* _Given records_:
--- --- ---
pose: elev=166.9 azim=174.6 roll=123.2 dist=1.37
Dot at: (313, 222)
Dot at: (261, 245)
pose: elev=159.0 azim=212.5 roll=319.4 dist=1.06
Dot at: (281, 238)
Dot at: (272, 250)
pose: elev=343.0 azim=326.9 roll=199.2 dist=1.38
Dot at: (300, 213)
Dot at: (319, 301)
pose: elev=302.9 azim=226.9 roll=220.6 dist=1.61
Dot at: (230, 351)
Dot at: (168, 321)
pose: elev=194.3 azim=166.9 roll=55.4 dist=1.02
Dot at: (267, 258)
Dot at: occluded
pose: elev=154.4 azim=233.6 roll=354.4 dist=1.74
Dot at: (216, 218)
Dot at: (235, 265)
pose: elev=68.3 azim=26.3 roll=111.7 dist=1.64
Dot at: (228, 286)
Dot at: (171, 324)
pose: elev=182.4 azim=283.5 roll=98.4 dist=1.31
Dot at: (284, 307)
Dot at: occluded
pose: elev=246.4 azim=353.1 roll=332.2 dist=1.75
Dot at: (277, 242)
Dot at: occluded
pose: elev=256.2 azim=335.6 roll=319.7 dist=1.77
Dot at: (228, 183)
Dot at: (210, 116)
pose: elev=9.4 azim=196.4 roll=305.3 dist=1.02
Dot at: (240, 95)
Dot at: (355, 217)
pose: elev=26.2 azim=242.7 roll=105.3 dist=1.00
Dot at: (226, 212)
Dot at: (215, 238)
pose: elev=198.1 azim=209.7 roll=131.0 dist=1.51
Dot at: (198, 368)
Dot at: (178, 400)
--- --- ---
* _What to work on_: Output all of the entries above verbatim, keeping every line unchanged and in its original order.

* _Task solution_:
pose: elev=166.9 azim=174.6 roll=123.2 dist=1.37
Dot at: (313, 222)
Dot at: (261, 245)
pose: elev=159.0 azim=212.5 roll=319.4 dist=1.06
Dot at: (281, 238)
Dot at: (272, 250)
pose: elev=343.0 azim=326.9 roll=199.2 dist=1.38
Dot at: (300, 213)
Dot at: (319, 301)
pose: elev=302.9 azim=226.9 roll=220.6 dist=1.61
Dot at: (230, 351)
Dot at: (168, 321)
pose: elev=194.3 azim=166.9 roll=55.4 dist=1.02
Dot at: (267, 258)
Dot at: occluded
pose: elev=154.4 azim=233.6 roll=354.4 dist=1.74
Dot at: (216, 218)
Dot at: (235, 265)
pose: elev=68.3 azim=26.3 roll=111.7 dist=1.64
Dot at: (228, 286)
Dot at: (171, 324)
pose: elev=182.4 azim=283.5 roll=98.4 dist=1.31
Dot at: (284, 307)
Dot at: occluded
pose: elev=246.4 azim=353.1 roll=332.2 dist=1.75
Dot at: (277, 242)
Dot at: occluded
pose: elev=256.2 azim=335.6 roll=319.7 dist=1.77
Dot at: (228, 183)
Dot at: (210, 116)
pose: elev=9.4 azim=196.4 roll=305.3 dist=1.02
Dot at: (240, 95)
Dot at: (355, 217)
pose: elev=26.2 azim=242.7 roll=105.3 dist=1.00
Dot at: (226, 212)
Dot at: (215, 238)
pose: elev=198.1 azim=209.7 roll=131.0 dist=1.51
Dot at: (198, 368)
Dot at: (178, 400)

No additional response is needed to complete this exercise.